(Crónica creada y escrita por José Luiz Ricchetti)
Hay un silencio que llega con los años, y no está hecho solo de la ausencia de ruidos, sino de la suave transición entre lo que fuimos y lo que nos convertimos. A los 60, empiezas a sentir la sutileza del distanciamiento. La sala que antes palpitaba con sus ideas ahora parece llena de voces que ya no piden su opinión. No es un rechazo, es el ritmo de la vida. Es cuando aprendemos que nuestra contribución no está en el presente inmediato, sino en las huellas que dejamos en los corazones y mentes a lo largo del camino.
A los 65 años, te das cuenta de que el mundo corporativo, una vez tan vital, es un flujo incesante. Él sigue, indiferente a lo que hiciste o dejaste de hacer. No es una derrota, es la liberación. Este es el momento de mirarse a sí mismo, despojarse del ego y vestir la serenidad. Ya no se trata de probar, sino de enseñar, de compartir, de ser mentor. La verdadera realización no es la que se exhibe, sino la que inspira.
A los 70 años, la sociedad parece olvidarlo, pero ¿de verdad? Tal vez sea solo una invitación para reevaluar lo que realmente importa. Los jóvenes no te reconocerán por lo que fuiste, y eso es una bendición disfrazada: ahora puedes ser solo quien eres.

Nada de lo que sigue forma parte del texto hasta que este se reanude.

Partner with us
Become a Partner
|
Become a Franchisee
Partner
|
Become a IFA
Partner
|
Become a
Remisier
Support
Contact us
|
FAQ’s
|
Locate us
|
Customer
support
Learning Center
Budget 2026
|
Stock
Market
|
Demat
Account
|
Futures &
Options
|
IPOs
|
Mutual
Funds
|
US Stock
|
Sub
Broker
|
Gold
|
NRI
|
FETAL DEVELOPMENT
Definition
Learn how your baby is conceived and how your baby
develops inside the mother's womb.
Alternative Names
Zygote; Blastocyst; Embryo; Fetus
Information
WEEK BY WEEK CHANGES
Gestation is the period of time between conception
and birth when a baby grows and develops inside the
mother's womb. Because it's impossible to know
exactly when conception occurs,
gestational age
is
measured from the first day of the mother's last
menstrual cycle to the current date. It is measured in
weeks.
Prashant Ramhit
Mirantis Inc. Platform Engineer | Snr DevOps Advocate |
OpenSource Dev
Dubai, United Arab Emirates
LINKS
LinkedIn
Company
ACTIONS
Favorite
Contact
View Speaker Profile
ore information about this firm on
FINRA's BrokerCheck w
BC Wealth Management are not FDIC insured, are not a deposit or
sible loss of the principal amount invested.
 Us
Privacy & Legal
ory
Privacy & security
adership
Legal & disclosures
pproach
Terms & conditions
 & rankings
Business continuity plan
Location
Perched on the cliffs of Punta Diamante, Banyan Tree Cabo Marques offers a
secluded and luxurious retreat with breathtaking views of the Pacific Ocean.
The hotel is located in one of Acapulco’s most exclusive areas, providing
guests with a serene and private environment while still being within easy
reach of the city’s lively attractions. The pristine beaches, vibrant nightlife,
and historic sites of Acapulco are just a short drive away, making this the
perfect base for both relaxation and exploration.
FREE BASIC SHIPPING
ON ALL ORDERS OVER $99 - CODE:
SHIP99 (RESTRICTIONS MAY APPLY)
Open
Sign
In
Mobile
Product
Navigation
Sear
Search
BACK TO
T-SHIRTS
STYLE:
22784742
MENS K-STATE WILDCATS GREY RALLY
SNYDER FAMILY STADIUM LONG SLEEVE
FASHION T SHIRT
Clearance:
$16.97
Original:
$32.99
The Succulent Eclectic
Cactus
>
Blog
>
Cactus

Sin máscaras, sin títulos, solo la esencia. Los viejos amigos, aquellos que no preguntan «quién eras», sino «cómo estás», se convierten en joyas preciosas, diamantes que brillan en el ocaso de la vida.
Y luego, a los 80 o 90 años, es la familia la que, en su prisa, se aleja un poco más. Pero ahí es donde la sabiduría nos abraza con fuerza. Entendemos que el amor no es posesión; es libertad. Tus hijos, tus nietos, siguen sus vidas, como tú seguiste la tuya. La distancia física no disminuye el afecto, pero enseña que el amor verdadero es generoso, no exigente.
Cuando la Tierra finalmente te llame, no hay razón para temer. Es el último baile de un ciclo natural, el cierre de un capítulo escrito con sudor, lágrimas, risas y recuerdos. Pero lo que queda, lo que realmente nunca será eliminado, son las marcas que dejamos en las almas que tocamos.
Por lo tanto, mientras haya aliento, energía, mientras el corazón lata, viva intensamente. Abraza los encuentros, ríe en voz alta, disfruta de los placeres simples y complejos de la vida. Cultiva tus amistades como quien cuida un jardín. Porque, al final, lo que queda no son los logros, ni los títulos, ni los aplausos. Lo que queda son los lazos, los momentos compartidos, la luz que difundimos.
Sé luz, sé presencia, y tú serás eterno.
Lo dedico a todos los que entienden que el tiempo no borra, sino que solo transforma.